Already, interest in the world's most famous castoffs has been so great that the total sum realised could possibly run into millions of pounds. Christie's is holding the sale on a nonprofit basis and so all the money will go directly to the charities. The sale catalogue containing photographs by Lord Snowdon of the princess modelling some items - and managing to look both haughty and uncomfortable in them all - retails for £35 and according to the auction house, demand for copies has left the company telephones "red hot".
A limited edition of 250 leather bound catalogues, signed by the princess, is being offered for £1,250 each, while there are also 5,250 copies with canvas covers available at £160 apiece. By the middle of last week, more than $750,000 had been raised from catalogue sales, with some 6,000 copies sold by the Christie's office setting a new record for the company. At the front of the catalogue a handwritten note from Princess Diana is reproduced: "The inspiration for this wonderful sale comes from just one person ... our son William. Diana."
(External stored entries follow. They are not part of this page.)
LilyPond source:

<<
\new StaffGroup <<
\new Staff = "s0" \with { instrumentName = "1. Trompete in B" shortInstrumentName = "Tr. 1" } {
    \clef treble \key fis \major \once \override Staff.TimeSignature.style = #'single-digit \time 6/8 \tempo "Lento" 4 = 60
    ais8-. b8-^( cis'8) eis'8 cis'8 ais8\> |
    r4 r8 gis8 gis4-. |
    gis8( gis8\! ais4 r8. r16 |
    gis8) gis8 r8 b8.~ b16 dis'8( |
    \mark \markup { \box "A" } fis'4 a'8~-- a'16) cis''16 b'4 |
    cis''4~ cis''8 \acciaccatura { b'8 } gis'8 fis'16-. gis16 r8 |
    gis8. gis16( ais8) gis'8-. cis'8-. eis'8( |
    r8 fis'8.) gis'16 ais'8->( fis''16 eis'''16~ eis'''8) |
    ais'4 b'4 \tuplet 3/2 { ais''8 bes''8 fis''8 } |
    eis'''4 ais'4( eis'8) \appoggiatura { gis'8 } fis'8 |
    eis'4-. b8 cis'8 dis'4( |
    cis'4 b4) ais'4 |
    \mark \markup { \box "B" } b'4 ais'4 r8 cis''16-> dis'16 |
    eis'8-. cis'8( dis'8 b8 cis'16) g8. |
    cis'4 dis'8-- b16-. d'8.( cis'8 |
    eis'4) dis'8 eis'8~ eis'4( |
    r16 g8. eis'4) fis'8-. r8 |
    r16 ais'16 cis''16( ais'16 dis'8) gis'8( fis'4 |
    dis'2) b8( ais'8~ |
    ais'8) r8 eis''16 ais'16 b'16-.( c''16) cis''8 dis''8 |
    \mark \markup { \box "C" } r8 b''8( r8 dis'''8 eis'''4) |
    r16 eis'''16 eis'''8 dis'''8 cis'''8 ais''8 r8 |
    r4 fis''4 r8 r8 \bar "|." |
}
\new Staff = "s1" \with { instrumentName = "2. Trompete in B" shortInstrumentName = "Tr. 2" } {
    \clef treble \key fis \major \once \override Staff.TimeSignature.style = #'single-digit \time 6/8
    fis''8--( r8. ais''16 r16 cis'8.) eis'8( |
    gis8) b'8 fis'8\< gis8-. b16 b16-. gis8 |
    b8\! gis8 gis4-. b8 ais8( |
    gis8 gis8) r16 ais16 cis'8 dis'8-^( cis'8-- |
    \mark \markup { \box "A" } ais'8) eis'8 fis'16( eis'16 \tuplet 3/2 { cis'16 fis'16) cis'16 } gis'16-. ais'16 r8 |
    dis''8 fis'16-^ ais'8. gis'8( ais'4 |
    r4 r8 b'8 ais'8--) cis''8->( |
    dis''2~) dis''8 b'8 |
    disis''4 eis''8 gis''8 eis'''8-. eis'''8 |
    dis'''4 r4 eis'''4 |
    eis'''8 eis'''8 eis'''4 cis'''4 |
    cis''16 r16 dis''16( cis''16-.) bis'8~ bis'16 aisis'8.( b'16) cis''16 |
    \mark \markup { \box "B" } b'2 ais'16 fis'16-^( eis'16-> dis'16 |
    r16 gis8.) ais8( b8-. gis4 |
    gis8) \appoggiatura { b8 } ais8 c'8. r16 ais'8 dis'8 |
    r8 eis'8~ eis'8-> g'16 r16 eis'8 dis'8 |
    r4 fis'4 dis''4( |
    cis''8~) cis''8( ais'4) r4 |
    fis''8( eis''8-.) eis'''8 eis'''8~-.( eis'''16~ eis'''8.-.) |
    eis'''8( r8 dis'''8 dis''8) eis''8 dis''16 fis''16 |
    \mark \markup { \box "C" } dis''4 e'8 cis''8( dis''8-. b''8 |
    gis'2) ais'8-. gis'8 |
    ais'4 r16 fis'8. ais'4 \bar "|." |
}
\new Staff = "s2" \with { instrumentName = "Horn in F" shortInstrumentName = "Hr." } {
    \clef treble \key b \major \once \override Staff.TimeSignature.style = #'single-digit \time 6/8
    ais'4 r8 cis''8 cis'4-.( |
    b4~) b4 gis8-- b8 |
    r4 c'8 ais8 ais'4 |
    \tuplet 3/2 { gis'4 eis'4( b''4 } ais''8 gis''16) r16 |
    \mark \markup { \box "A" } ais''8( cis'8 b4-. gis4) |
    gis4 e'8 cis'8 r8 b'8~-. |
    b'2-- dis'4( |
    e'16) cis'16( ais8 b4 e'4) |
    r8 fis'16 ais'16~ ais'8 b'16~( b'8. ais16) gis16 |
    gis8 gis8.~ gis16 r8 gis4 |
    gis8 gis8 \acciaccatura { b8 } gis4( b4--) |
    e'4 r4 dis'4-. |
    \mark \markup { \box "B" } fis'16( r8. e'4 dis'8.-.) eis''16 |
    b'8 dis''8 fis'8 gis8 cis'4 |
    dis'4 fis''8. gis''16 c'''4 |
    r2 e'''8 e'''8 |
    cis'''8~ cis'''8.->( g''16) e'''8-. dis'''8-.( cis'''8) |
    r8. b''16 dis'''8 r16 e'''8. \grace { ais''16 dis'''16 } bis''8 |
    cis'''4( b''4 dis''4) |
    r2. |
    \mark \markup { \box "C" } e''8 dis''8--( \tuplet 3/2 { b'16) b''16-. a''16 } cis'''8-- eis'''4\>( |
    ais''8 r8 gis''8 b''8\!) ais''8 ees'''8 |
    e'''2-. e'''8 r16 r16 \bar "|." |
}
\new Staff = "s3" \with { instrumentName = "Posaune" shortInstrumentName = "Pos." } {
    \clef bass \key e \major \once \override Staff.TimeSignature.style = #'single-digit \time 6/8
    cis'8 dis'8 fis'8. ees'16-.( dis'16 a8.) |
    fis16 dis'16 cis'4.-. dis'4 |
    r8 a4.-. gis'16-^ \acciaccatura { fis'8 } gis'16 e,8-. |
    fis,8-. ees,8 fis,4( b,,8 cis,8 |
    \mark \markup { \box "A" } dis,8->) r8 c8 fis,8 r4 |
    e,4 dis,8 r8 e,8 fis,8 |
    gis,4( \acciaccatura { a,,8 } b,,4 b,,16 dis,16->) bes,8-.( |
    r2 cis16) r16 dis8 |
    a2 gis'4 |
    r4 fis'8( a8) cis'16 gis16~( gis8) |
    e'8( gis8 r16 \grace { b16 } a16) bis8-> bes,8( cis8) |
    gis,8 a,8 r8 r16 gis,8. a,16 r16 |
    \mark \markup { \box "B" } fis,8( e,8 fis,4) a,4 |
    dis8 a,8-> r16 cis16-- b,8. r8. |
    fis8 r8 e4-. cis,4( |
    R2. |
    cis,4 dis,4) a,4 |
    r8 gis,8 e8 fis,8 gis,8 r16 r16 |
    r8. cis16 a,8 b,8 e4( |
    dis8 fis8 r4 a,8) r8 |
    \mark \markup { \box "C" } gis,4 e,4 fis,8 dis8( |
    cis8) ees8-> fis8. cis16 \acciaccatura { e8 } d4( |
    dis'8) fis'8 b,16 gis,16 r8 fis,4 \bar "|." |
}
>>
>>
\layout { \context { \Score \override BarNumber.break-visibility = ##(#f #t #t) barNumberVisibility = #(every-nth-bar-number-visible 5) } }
Interest in seeing the clothes themselves looks likely to be just as intense. The earliest outfit dates back to 1981 and the most recent was made last year, while the majority belong to the period when Diana was still married to the Prince of Wales and attending official engagements in Britain and abroad. Prior to organising shipment to New York for the auction on June 25th, Christie's will be showing all the garments in London from June 3rd to 6th, with admission strictly by catalogue.
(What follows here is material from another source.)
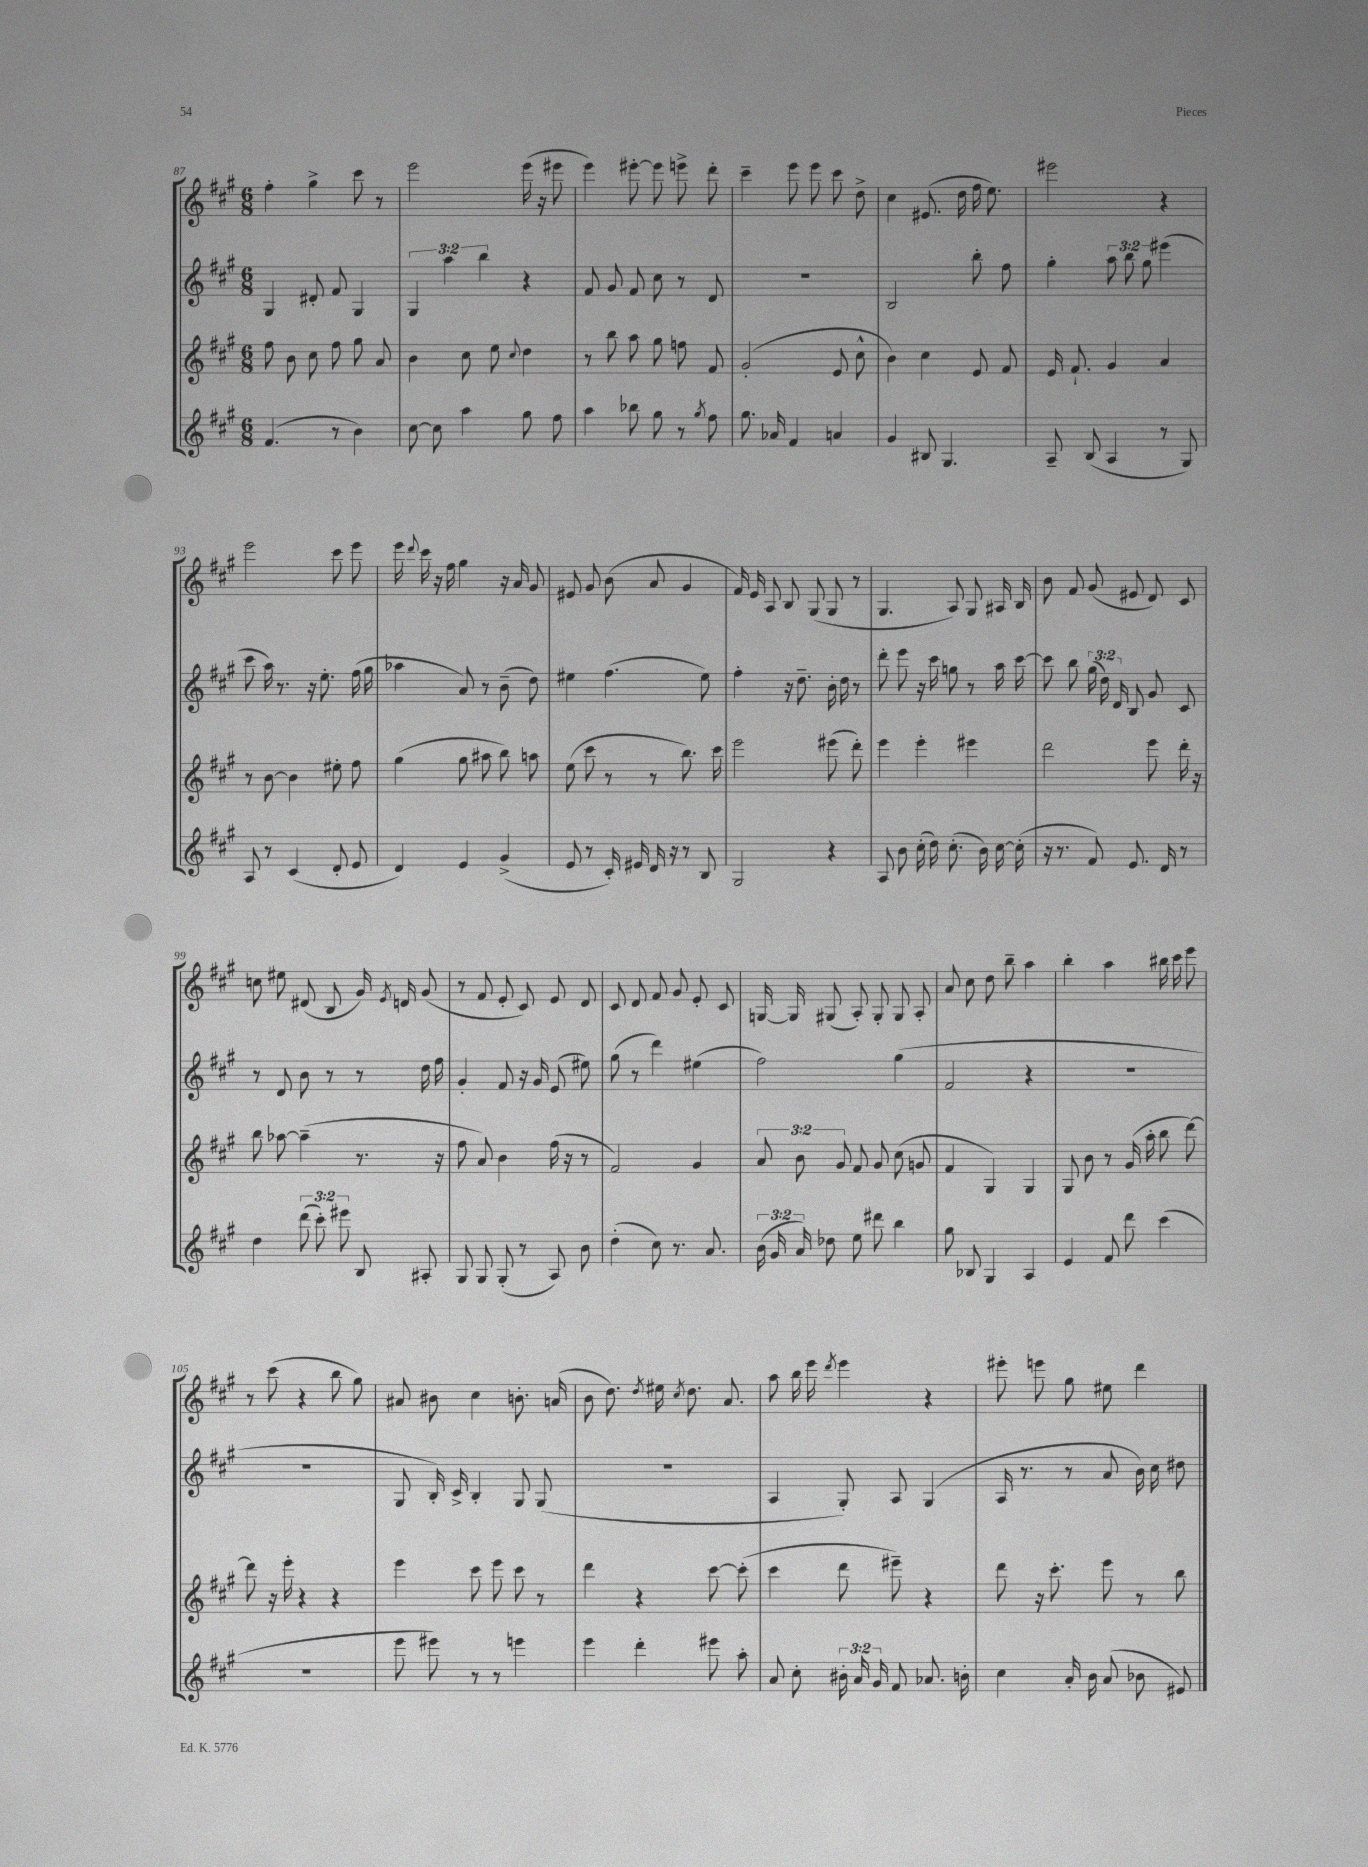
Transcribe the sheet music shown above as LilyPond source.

Just over 50 per cent of the total, 42 of the dresses, are by the princess's favourite designer, Catherine Walker. These include a long strapless sheath dress and matching jacket in ivory silk crepe embroidered with false pearls and sequins, first worn in Hong Kong during a tour of the Far East, and a black halter neck evening dress trimmed with black bugle beads worn for a dinner at Versailles.
The other lots provide a roll call of British fashion during the past 15 years, featuring names such as Victor Edelstein, Hartnell, Zandra Rhodes, Bruce Oldfield, Bellville Sassoon and the Emanuels. Aside from some fairly horrific early 1980s puffball ensembles, they often share certain features: a fitted bodice, sleeves to the elbow and lightly pleated skirts which emphasise Diana's height and slim figure. An evening dress in ink blue silk velvet by Victor Edelstein, for example, originally worn at a dinner in the White House in 1985, drapes from a bow beneath the waist, and the same designer's 1988 oyster duchess satin strapless dress has a matching bolero embroidered in a floral design of pink false pearls, glass beads and pink and white sequins.
Except for a black pleated chiffon dress by Christina Stamboulian, all the clothes were made specifically for the princess. For this reason, and the high price each garment is expected to fetch, the dresses are unlikely ever to be worn by their new owners. Their fate, rather like that of the princess herself, would seem to be that they will become objects of almost fetishistic fascination.